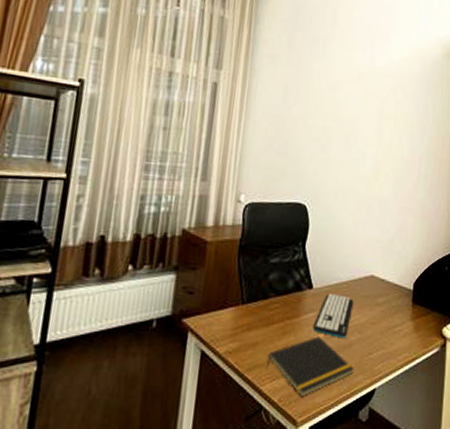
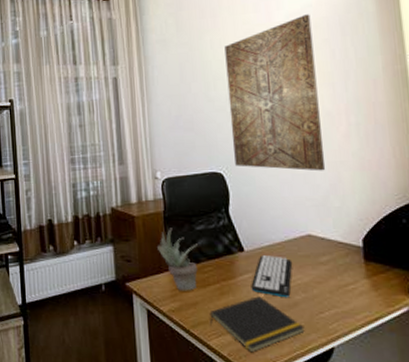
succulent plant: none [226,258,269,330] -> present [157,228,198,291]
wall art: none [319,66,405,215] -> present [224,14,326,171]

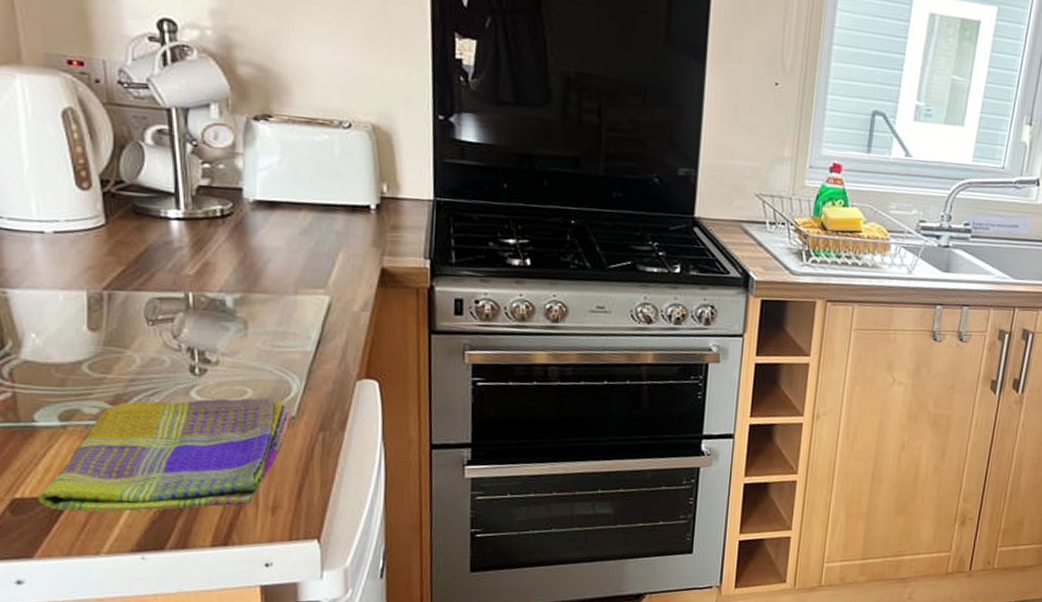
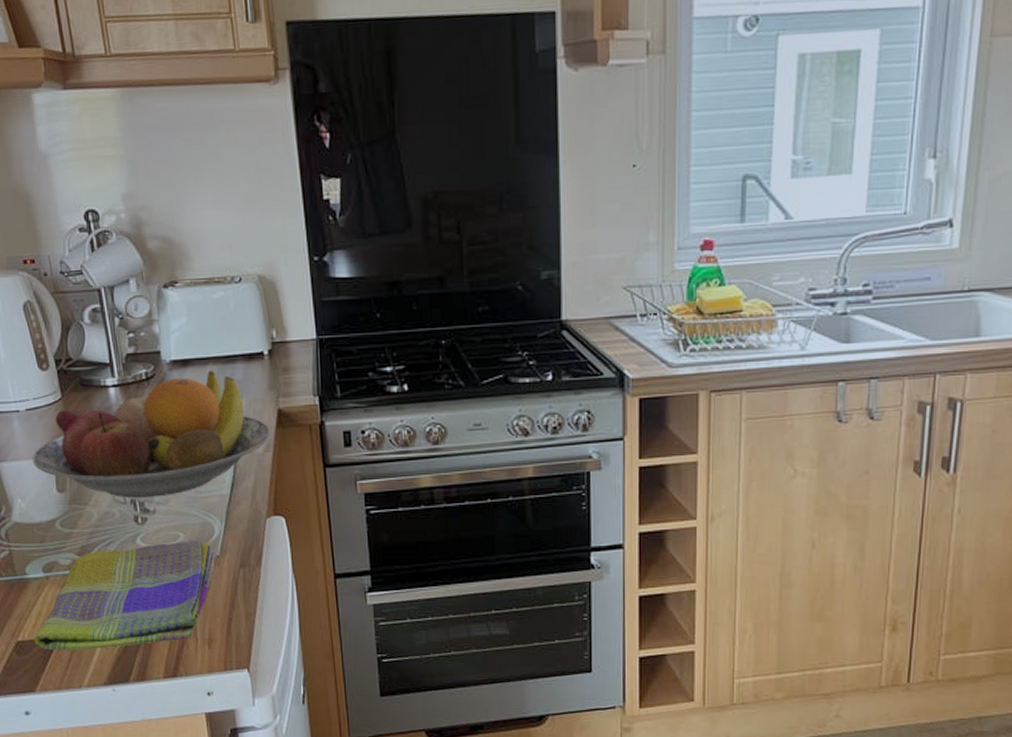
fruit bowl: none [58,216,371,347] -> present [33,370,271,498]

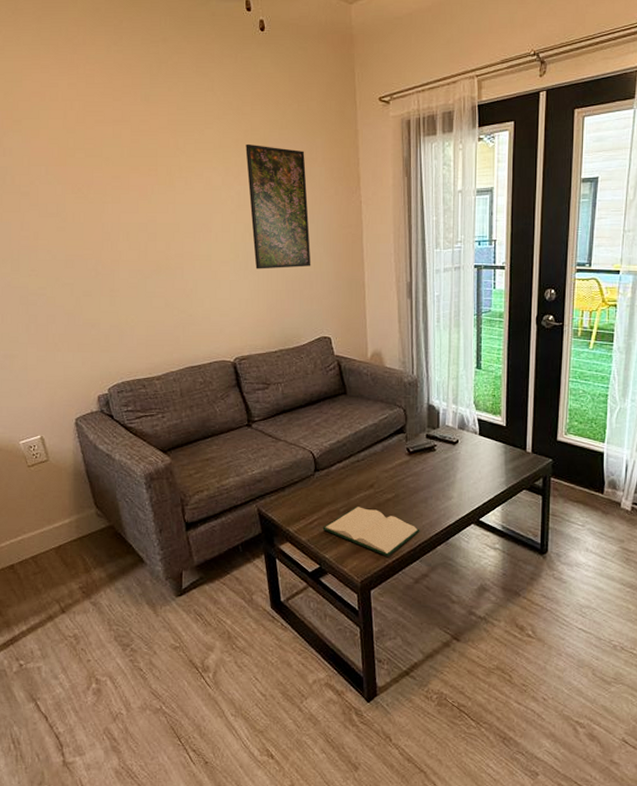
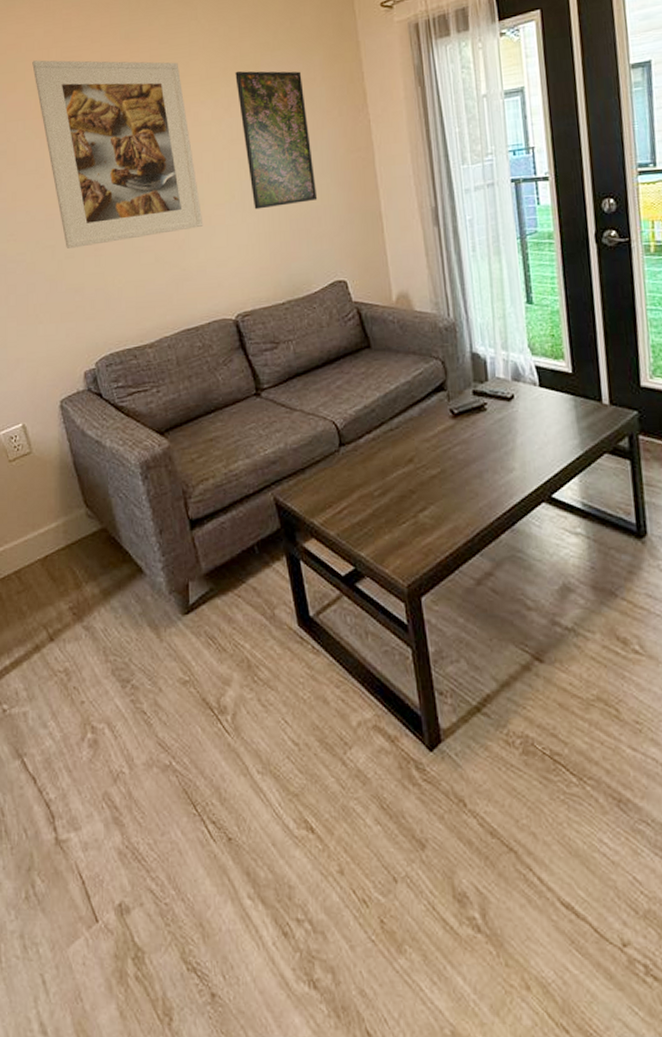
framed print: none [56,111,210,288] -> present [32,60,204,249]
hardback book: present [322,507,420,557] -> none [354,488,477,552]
-----
— Work item —
Exact copies of the lines from the one containing "fruit bowl: none" through the final line of the data are required; pictures are to be omitted.

— Solution to the problem —
fruit bowl: none [58,216,371,347] -> present [33,370,271,498]

framed print: none [56,111,210,288] -> present [32,60,204,249]
hardback book: present [322,507,420,557] -> none [354,488,477,552]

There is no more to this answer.